▶ _Extract_
begin
Macchia Valfortore is a town and comune in the Province of Campobasso, Molise, southern Italy.

History
In 216 BC, a Roman army under consul Varro camped in the town called Maccla, thought to be this town, prior to marching to the  defeat against Hannibal at the Battle of Cannae. In 476 AD with the Western Roman Empire weakening, Maccla was occupied by the Visigoths. In the early Middle Ages it was a possession of the Lombards, who held it until 982, when they were defeated by the Byzantines.
end
Lines of data
begin
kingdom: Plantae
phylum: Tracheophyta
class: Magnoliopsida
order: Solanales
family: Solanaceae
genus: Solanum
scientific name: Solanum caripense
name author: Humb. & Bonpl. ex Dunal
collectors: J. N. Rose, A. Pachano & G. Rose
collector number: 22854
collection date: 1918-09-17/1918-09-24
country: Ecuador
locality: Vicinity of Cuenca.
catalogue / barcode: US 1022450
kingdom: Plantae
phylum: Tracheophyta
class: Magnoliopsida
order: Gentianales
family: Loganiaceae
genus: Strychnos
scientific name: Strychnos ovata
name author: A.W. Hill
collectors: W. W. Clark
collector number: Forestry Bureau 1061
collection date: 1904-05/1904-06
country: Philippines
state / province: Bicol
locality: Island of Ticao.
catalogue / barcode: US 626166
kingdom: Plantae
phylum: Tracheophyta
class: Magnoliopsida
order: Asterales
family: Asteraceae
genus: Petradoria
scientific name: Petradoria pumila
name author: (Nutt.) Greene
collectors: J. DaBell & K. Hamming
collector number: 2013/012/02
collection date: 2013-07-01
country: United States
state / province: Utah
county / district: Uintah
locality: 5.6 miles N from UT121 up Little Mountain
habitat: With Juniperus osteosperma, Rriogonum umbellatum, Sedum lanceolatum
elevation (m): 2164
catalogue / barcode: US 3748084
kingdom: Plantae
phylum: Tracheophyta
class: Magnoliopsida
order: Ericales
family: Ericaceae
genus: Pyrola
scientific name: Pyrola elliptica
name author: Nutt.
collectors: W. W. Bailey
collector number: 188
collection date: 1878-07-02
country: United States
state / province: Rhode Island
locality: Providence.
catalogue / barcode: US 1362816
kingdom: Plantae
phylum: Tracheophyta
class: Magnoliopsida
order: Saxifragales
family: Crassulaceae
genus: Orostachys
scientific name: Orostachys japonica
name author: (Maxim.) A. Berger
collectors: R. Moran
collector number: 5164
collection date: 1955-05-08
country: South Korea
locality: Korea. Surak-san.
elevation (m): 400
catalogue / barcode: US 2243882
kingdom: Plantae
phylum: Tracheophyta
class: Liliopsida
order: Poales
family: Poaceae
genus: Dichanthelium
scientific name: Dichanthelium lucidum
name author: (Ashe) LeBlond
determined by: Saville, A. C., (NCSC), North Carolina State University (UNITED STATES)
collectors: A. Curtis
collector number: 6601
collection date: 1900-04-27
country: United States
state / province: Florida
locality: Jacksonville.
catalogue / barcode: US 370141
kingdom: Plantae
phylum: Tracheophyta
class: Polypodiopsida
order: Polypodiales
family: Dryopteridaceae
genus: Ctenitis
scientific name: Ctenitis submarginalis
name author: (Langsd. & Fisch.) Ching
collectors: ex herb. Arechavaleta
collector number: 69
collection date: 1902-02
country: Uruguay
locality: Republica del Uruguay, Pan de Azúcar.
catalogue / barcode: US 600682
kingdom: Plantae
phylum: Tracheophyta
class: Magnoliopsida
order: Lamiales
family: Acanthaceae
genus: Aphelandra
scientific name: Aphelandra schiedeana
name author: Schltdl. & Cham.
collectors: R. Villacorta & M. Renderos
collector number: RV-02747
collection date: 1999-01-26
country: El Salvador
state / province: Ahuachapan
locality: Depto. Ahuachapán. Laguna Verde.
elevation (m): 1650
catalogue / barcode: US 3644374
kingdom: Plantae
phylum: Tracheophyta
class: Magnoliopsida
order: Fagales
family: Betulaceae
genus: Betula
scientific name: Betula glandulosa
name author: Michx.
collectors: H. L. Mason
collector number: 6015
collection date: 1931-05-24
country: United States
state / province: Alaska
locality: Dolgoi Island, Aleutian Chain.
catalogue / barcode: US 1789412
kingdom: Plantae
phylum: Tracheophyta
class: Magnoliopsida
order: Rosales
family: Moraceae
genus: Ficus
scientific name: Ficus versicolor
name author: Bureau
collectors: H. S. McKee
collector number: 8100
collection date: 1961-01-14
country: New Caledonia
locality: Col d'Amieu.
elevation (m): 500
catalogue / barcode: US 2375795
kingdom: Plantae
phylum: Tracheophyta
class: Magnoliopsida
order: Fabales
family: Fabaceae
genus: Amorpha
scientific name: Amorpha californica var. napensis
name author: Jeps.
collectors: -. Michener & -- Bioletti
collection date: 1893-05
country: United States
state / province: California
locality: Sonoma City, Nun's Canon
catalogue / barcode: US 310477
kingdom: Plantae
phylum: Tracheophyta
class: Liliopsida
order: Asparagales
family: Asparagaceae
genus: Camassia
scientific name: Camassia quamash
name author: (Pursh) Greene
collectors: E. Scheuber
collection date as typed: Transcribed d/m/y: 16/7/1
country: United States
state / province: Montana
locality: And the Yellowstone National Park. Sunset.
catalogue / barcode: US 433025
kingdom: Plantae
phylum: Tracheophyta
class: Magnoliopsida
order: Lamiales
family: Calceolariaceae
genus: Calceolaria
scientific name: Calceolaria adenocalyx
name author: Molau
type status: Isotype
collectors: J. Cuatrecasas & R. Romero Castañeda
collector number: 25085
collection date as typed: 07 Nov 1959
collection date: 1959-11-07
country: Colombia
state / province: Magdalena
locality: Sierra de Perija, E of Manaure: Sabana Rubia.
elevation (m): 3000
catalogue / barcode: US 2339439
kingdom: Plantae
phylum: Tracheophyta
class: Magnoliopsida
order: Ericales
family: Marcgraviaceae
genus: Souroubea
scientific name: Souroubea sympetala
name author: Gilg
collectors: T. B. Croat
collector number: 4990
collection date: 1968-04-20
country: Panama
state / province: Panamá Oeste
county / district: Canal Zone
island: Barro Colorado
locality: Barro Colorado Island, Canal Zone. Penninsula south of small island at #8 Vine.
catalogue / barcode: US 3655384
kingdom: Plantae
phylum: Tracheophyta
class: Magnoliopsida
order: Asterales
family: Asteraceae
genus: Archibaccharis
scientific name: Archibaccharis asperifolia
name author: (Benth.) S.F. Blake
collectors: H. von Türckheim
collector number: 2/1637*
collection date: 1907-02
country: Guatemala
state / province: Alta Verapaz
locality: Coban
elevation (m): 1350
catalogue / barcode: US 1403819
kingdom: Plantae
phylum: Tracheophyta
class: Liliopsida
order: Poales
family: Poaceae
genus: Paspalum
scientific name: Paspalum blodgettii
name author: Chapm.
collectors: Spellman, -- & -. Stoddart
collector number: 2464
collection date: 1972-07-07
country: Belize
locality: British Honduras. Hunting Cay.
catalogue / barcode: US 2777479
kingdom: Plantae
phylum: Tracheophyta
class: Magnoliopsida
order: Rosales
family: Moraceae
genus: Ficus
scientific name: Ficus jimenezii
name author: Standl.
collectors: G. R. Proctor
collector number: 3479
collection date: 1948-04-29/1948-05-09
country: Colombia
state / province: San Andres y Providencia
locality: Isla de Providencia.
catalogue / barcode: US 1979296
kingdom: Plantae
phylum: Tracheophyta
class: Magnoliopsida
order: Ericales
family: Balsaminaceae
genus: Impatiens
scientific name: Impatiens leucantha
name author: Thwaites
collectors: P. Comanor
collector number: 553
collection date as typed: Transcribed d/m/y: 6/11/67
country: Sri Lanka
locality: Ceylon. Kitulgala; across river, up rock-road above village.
end
▶ _What to work on_
A – In the Macchia Valfortore text, who occupied Maccla in 476 AD?
B – Using the Macchia Valfortore text, explain why the Lombards' possession of the town ended in 982.
C – Extend the Macchia Valfortore history from where it stops.

▶ _In response_
A – The Visigoths occupied Maccla in 476 AD.

B – The Lombards had held the town since the early Middle Ages. Their possession ended in 982 because the Byzantines defeated them.

C –
On September 21, 1701, Gaetano Giacomo Gambacorta, styled the Prince of Macchia, started a conspiracy (Macchia Conspiracy), against the Spanish viceroy in Naples. The revolt was quickly put down and Gaetano fled to Vienna, Austria where he died on January 27, 1703. In 1800 Joseph Bonaparte, King of Naples and Napoleon's brother, divided Naples into new administrative orders. This created the Province of Campobasso which Macchia is located to this day. The suffix Valfortore was added in the 19th century.

Main sights
Church of San Nicola: 16th century church with 12 busts of Saints made of wood created by Giacomo Colombus of Naples.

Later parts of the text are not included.